-- TEXT SHOWN --
First, the security of Southeast Asia cannot be taken for granted. Even with
the greater ease with which ASEAN leaders can and often do contact one another,
there remain a host of unresolved and potentially volatile issues of contested
sovereignty across the region. Second, there is no formal, high-level mechanism
in place for resolving such disputes should they spiral out of control, hence
the frantic scattershot of phone calls and ad hoc initiatives that ensue
whenever crisis looms.
Southeast Asia is a dynamic region that has managed a dramatic transformation
in recent decades from a loosely connected collection of rice-growing,
fish-consuming and superstitious communities into a dynamic, creative and
relatively prosperous collection of 10 nation states comprising more than half
a billion people.
The frustration for many is that they are still only loosely connected.
Sovereignty issues run deep in a part of the world where no capital city is
more than three hours away from any other by plane. The quest for community,
for shared values and a sense of common identity is one that lies at the heart
of the contemporary debate of where Southeast Asia may be headed in the 21st
century.
Sadly, there is neither intellectual accord nor an institutional framework to
help predict with confidence where that destination may be. Is ASEAN, one of
the world's more enduring regional organizations, evolving into a community? Or
will it remain little more than a confidence-building mechanism that steers
clear of initiatives and measures that might infringe on member states' sense
of sovereignty?

-- SOURCE MATERIAL --
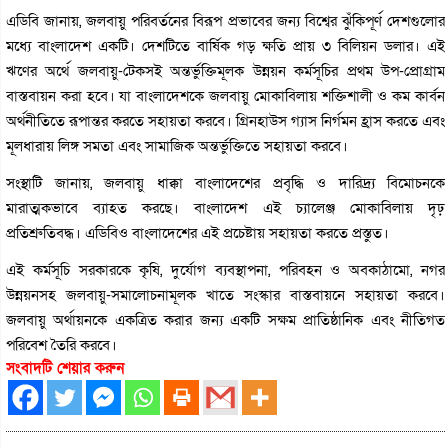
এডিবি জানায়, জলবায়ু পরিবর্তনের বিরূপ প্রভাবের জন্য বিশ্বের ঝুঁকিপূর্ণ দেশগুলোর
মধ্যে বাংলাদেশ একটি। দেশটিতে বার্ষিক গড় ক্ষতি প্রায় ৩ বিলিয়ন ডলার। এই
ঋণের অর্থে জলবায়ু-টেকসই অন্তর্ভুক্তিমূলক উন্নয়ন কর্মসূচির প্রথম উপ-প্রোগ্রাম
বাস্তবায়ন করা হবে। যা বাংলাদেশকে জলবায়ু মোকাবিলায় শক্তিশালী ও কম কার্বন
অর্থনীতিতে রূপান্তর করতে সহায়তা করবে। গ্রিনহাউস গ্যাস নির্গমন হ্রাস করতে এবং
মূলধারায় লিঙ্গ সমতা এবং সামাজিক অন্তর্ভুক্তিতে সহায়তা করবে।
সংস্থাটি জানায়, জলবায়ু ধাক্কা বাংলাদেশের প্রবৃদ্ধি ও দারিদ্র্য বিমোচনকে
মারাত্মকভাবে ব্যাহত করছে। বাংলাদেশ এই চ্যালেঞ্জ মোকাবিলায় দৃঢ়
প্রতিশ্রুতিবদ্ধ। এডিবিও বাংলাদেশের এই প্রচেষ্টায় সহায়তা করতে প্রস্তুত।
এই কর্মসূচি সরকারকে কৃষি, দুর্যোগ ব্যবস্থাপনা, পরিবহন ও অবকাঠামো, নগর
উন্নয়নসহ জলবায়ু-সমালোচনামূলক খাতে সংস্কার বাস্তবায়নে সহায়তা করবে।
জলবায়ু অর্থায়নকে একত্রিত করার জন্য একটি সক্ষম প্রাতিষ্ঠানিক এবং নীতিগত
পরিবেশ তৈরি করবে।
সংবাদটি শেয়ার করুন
==
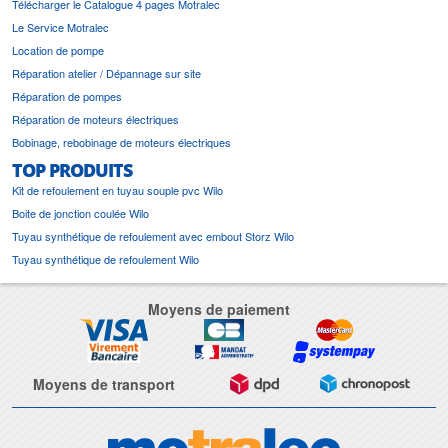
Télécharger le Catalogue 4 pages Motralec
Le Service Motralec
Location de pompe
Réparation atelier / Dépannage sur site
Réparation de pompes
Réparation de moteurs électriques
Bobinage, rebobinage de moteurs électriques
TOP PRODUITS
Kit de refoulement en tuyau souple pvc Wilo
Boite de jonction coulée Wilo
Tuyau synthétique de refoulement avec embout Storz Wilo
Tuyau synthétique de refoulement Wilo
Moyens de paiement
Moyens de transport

-- EXERCISE SET --
1. Answer these from the passage on Southeast Asia:
(a) How many nation states does the region now comprise?
(b) What is the longest flight time between any two capital cities in the region?
(c) How does the passage describe ASEAN among the world's regional organizations?
2. Please echo the passage on Southeast Asia word for word. Begin at the words "Sadly, there is" and stop after "of sovereignty?".
3. Proceed with the passage on Southeast Asia, picking up after its final sentence.

-- YOUR RESPONSES --
1.
(a) 10 nation states, with more than half a billion people.
(b) No more than three hours by plane.
(c) As one of the world's more enduring regional organizations.

2.
Sadly, there is neither intellectual accord nor an institutional framework to
help predict with confidence where that destination may be. Is ASEAN, one of
the world's more enduring regional organizations, evolving into a community? Or
will it remain little more than a confidence-building mechanism that steers
clear of initiatives and measures that might infringe on member states' sense
of sovereignty?

3.
The debate has intensified as some of the region's political systems, though
certainly not all, have become more open and democratic. Academics ask whether
a more democratic ASEAN will evolve into a grouping in which universal norms
and values of peaceful co-existence, human rights and basic freedoms will be
advocated, applied and, more controversially, universally enforced.
Asian specialist and American academic Don Emmerson's skillfully conceived
compilation of essays attempts and reasonably succeeds at addressing these
issues. The book is aptly titled, for there are hard choices ahead for
Southeast Asian governments of all stripes. The volume tackles several critical
political issues confronting ASEAN in a refreshing way, involving a lively
discussion of the issues by noted experts. It ends with an argument between
proponents of radical transformation on the one hand, and more prudent, gradual
change of the association on the other.
Emmerson correctly identifies Myanmar as the most contentious challenge to
Southeast Asian regionalism. ASEAN's capacity to influence significant
political change in Myanmar is most frequently and adversely judged by the
international community, which often brands the organization as a powerless
talk shop. Yet Emmerson is right to identify ASEAN's groundbreaking role in
paving the way for international aid to reach the victims of Cyclone Nargis in
May 2008 as a tipping point for the grouping, one in which, as he puts it,
"words led to deeds".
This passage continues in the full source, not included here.